A century ago, alarmed Anglo-American nativists were expressing similar concerns about the influx of "feeble-minded" immigrants with strange names like Murray and Herrnstein. Then as now, pseudo-science disguised social prejudice: 83 percent of the Jewish immigrants given IQ tests at Ellis Island in 1913 by the eugenic theorist H. H. Goddard were classified as "feeble-minded." Murray tries to downplay Goddard's work by saying that "did not try to draw any conclusions about the general distribution of intelligence in immigrant groups." But, as Harvard biologist Stephen Jay Gould has pointed out, Goddard described his sample as "the great mass of 'average immigrants.' "

Murray and Herrnstein rely heavily in "The Bell Curve" on the writings of proponents of innate black inferiority like William Shockley, Arthur Jensen and Phillipe Rushton, each of whom has received hundreds of thousands of dollars from the Pioneer Fund. Two full pages of "The Bell Curve," in fact, are devoted to a defense of Rushton, arguing that the Canadian researcher "has strengthened the case for consistently ordered race differences" in intelligence, sexual drive and levels of parental affection. The Wall Street Journal devoted its entire Op-Ed page to excerpts from "The Bell Curve."

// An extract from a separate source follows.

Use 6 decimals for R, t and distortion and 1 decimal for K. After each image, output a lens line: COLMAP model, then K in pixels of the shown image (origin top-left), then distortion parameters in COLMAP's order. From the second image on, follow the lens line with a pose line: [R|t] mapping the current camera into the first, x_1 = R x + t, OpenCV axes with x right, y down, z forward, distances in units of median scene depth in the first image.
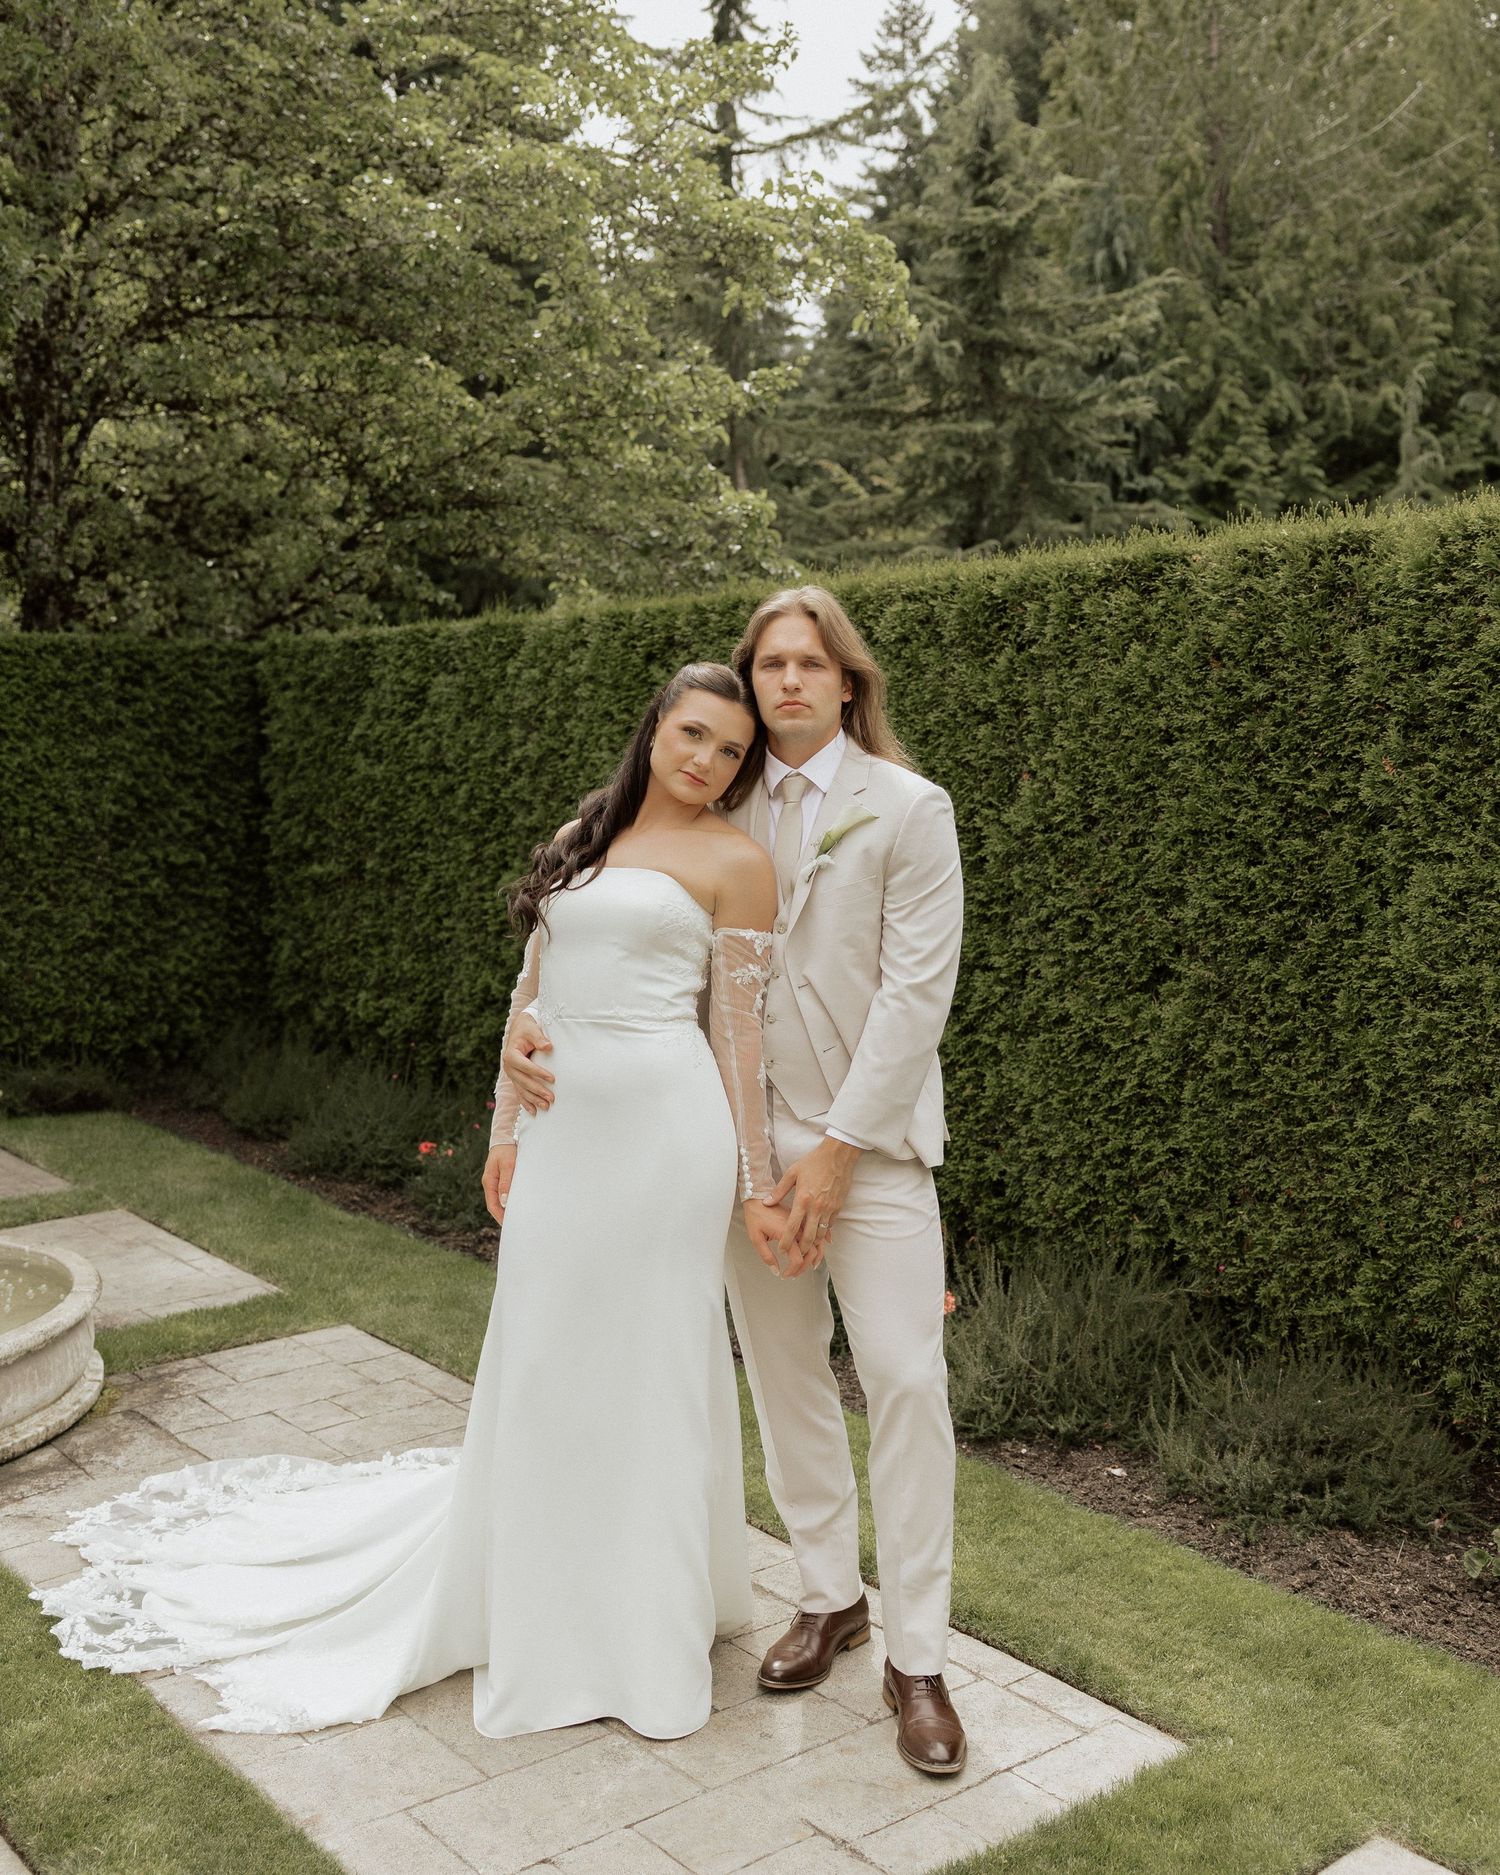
lens RADIAL K [[2004.7, 0, 714.6], [0, 2004.7, 856.3], [0, 0, 1]] dist [0.016476, 0.003943]
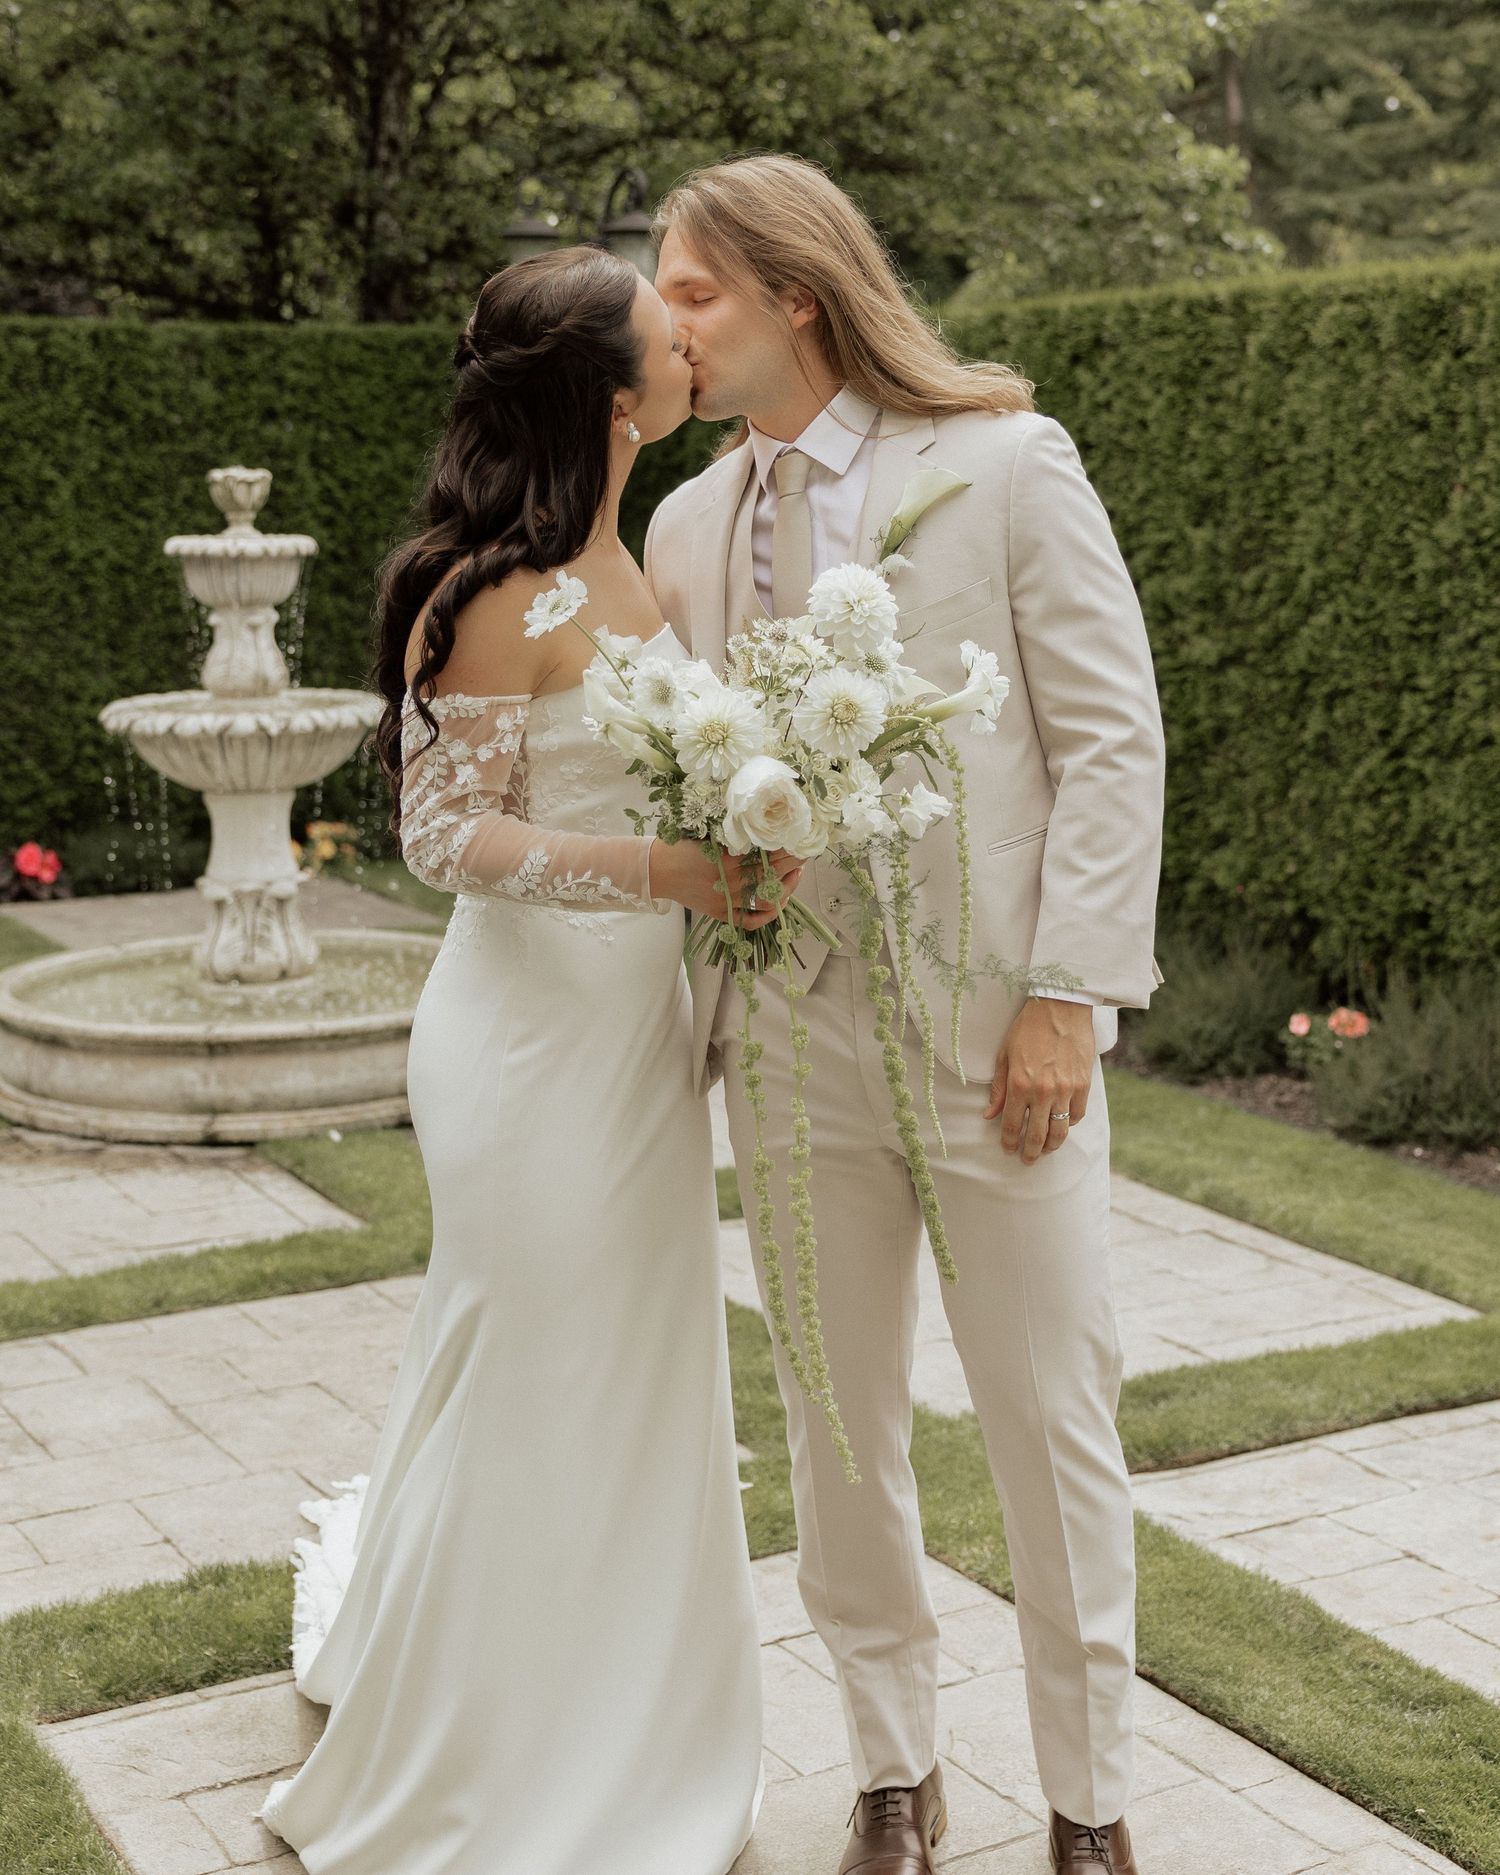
lens RADIAL K [[3151.5, 0, 827.9], [0, 3151.5, 755.0], [0, 0, 1]] dist [-0.029302, -0.019938]
pose [[0.991953, 0.019029, -0.125170, 0.034354], [-0.014501, 0.999211, 0.036983, 0.026353], [0.125775, -0.034871, 0.991446, -0.393053]]
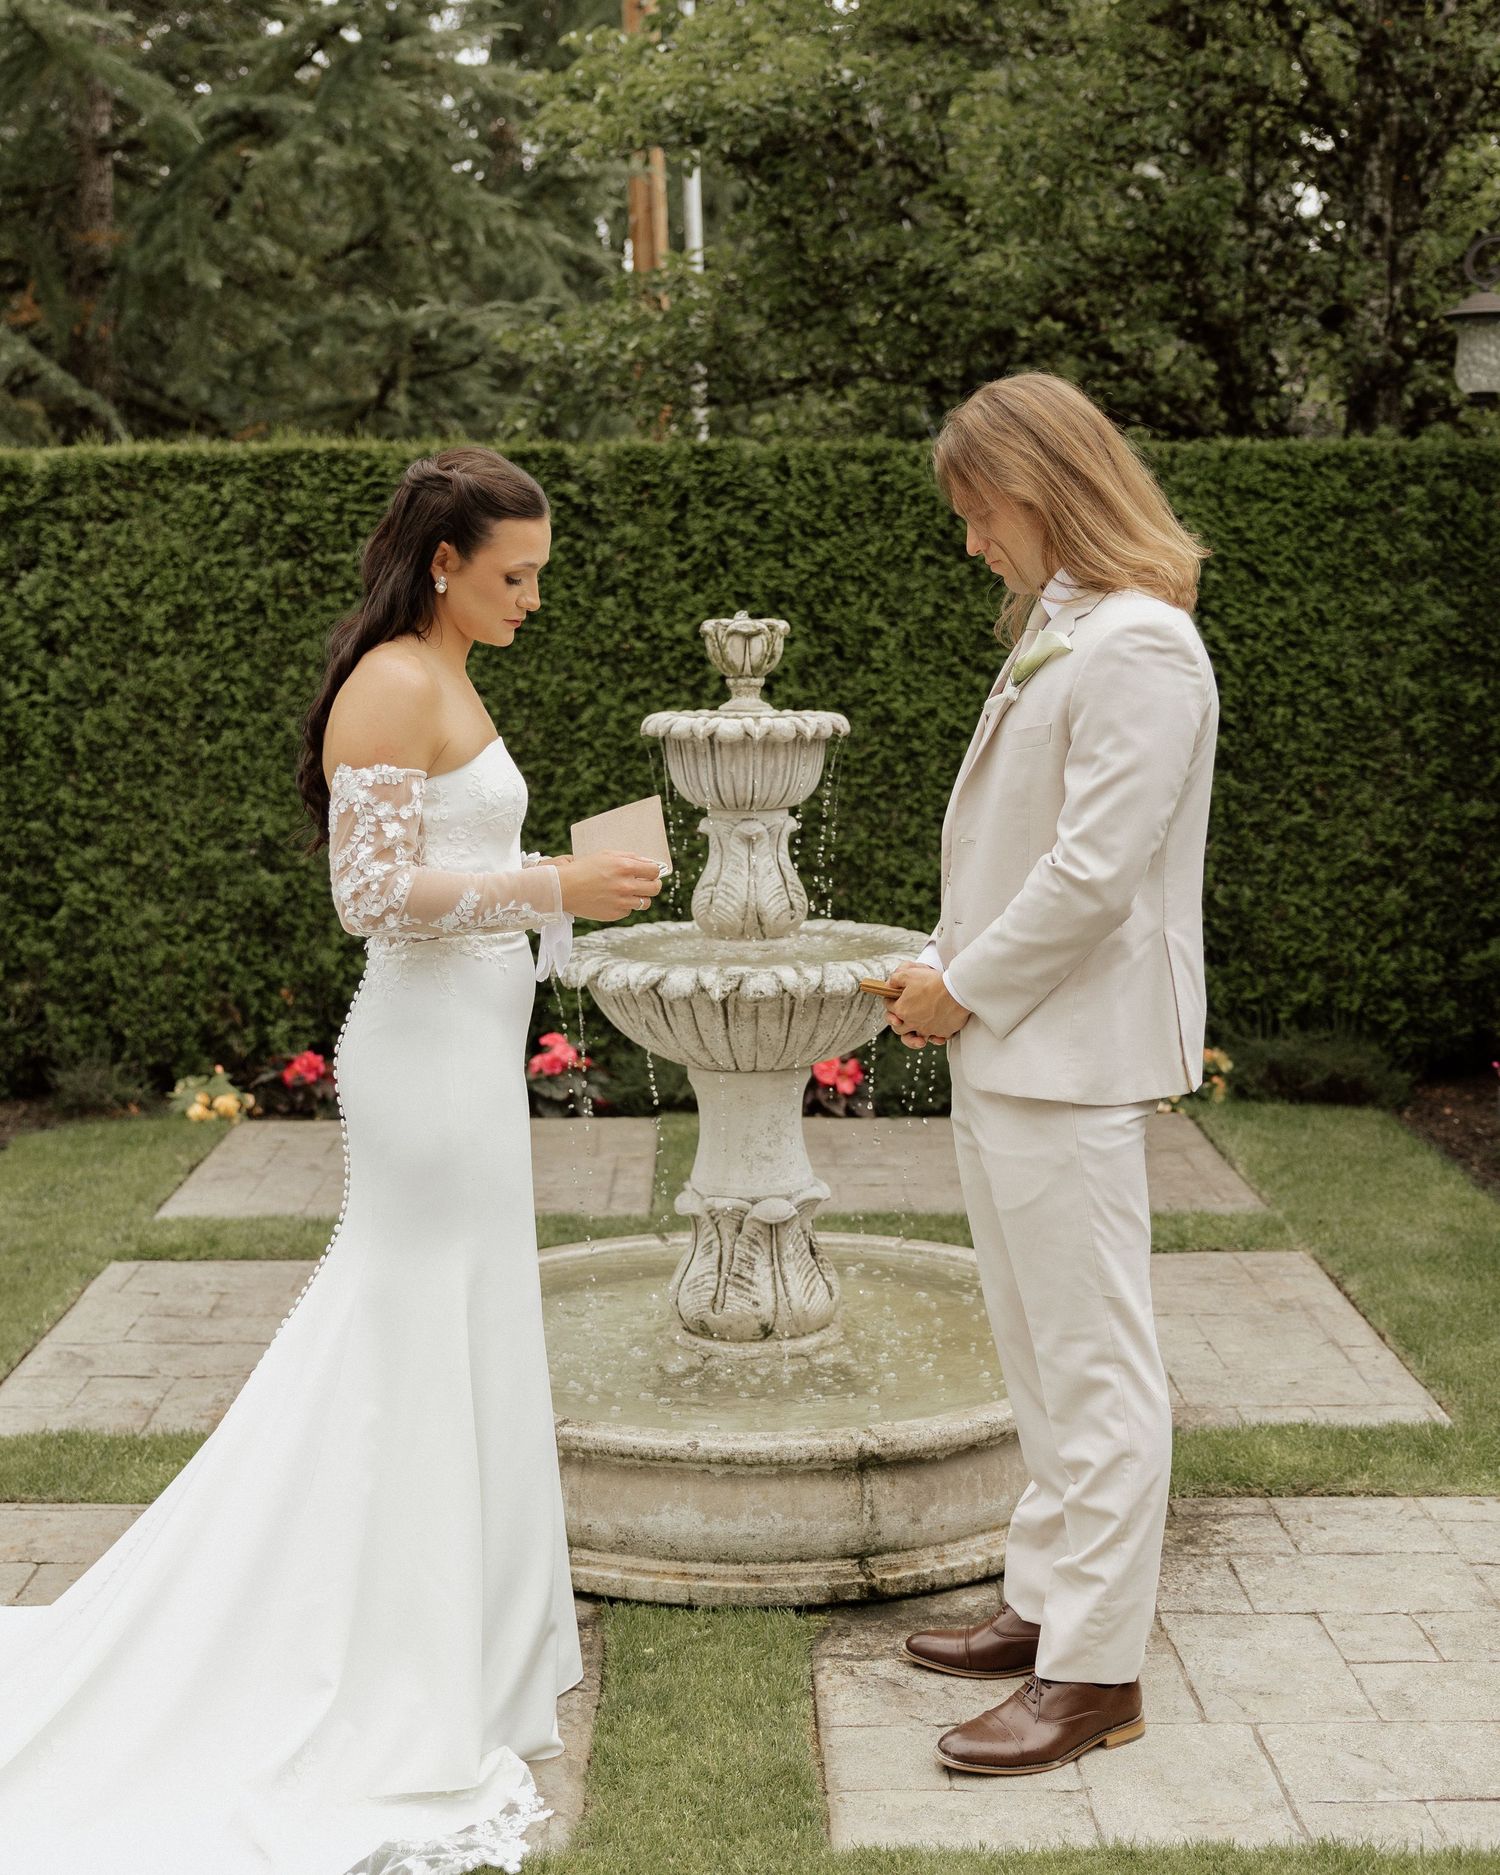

The message all of this is sending to conservatives is clear. If you want to blame the disasters of modern world history on the secret machinations of international Jewish high finance, or argue that black Americans are genetically programmed to be lazy and oversexed and to neglect their children, or speculate that "low-IQ" Mexican immigrants are having "dysgenic" effects on the American gene pool, then you will no longer be unwelcome in the conservative movement. The conservatives may even claim that you are a martyr to liberal prejudice.

The stakes in this "no enemies on the right" game are high. If Republicans make gains in Congress in the coming mid-term elections, and win the White House back in 1996, the GOP strategy of welcoming the formerly excluded far right will appear to be vindicated. The moderate conservative majority in the GOP will learn that their party has not been harmed, and may even be helped, by welcoming antisemitic conspiracy theorists, pseudo-scientific racists and nativists back into the fold. For the short-sighted opportunism of the conservatives, all of America may eventually pay a heavy price.

Michael Lind is a senior editor of Harper's magazine.